I think the stress had started taking a toll by the time we got to the Citadelle for a tour and to witness the changing of the guard ceremony. The soldiers were all decked out in red uniforms and the black English hats (they're dressed like the guards in front of Buckingham Palace). During the ceremony, they marched around the parade area, submitted to an inspection by a superior, guards in the band played some music and one soldier brought out this ceremonial goat named Batisse, the latest in a long line of regimental goats. As we stood there in the hot sun and kept telling our 9-year-old to chill out and stop bellyaching, I started feeling punchy, so I started making whispered inappropriate jokes including telling the kids that after the guard members who were going off duty were inspected, the least prepared soldier would get shot in the knee as punishment. Terrible, I know, but what can I say, I was tired and cranky. The Spouse, appealled, set the kids straight – “No one’s getting shot!” – nonetheless, the children kept giving me sidelong glances as if they weren’t too sure about how this ceremony was going to conclude. (Fear not, there was no bloodshed.)

On the vacation’s lone rainy day, we went to the aquarium near Quebec City and saw some cool walruses and a whole mess of really ugly fish, then headed in the direction of this insane indoor amusement park at a shopping mall called MegaParc. Only problem was, the directions we’d received from our hotel's concierge didn’t happen to mention that there was a detour along the route.

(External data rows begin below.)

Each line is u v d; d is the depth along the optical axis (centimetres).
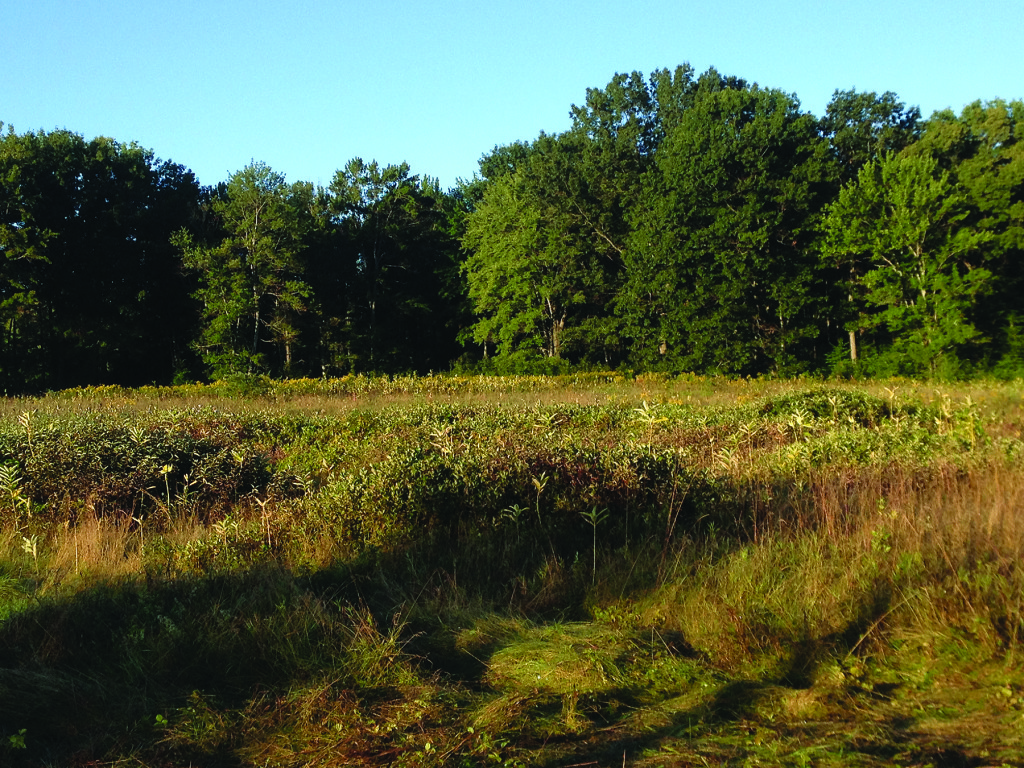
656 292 4106
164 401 2352
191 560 676
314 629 516
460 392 2611
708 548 644
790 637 495
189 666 485
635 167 4856
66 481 884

Said detour – the detour signs led us nowhere -- had us lost for quite some time as we kept circling around and around. The directions and crude map drawn by a French-only speaking clerk at a random store we'd passed were moderately helpful, while the offspring kept reminding us that they were hungry (I plied them with Jolly Rancher candies), that they needed to use the toilet and were sick of being in the car. I was with ‘em. On all three counts. Eventually, we found the place and man, was it loud in there what with an indoor Ferris wheel, roller coaster, bumper cars (which I feared would put my back out as the impact of hitting another object was so intense), spinning rides, rock climbing, a carousel, etc.

Amusing moments:

-- The kids telling us after our first historic tour that they were all done with this tour business. When The Spouse told ‘em they might very well learn something from the tours, he was informed that it was summer and summer was no time for learnin’ stuff.

-- Everyone was greatly amused that when you muted the TV in our Quebec it said, “Silence” on the TV screen.

-- When we arrived at one particular hotel we decided to be cheapskates and parked our own vehicle in the parking garage, lugging our stuff from the garage to the front desk. The route took us up and down seven flights of stairs -- the kids' luggage loudly slamming against the stairs -- and to an ancient, potentially killer elevator that nearly closed on The Youngest Boy, clipped his shirt sleeve a bit. Okay, so that’s not funny, exactly, but we joked about it during our hours on the road, that and getting shot in the knee for being ill-prepared the changing of the guard ceremony.

Now we're back and on the precipice of a new school year. Hockey practice starts for The Youngest Boy this week -- all of our first forays into playing on a hockey team (pray for me to locate my patience) -- and we still have to go back-to-school shopping and tackle that supply list. Our Canadian odyssey already seems like it was a long time ago.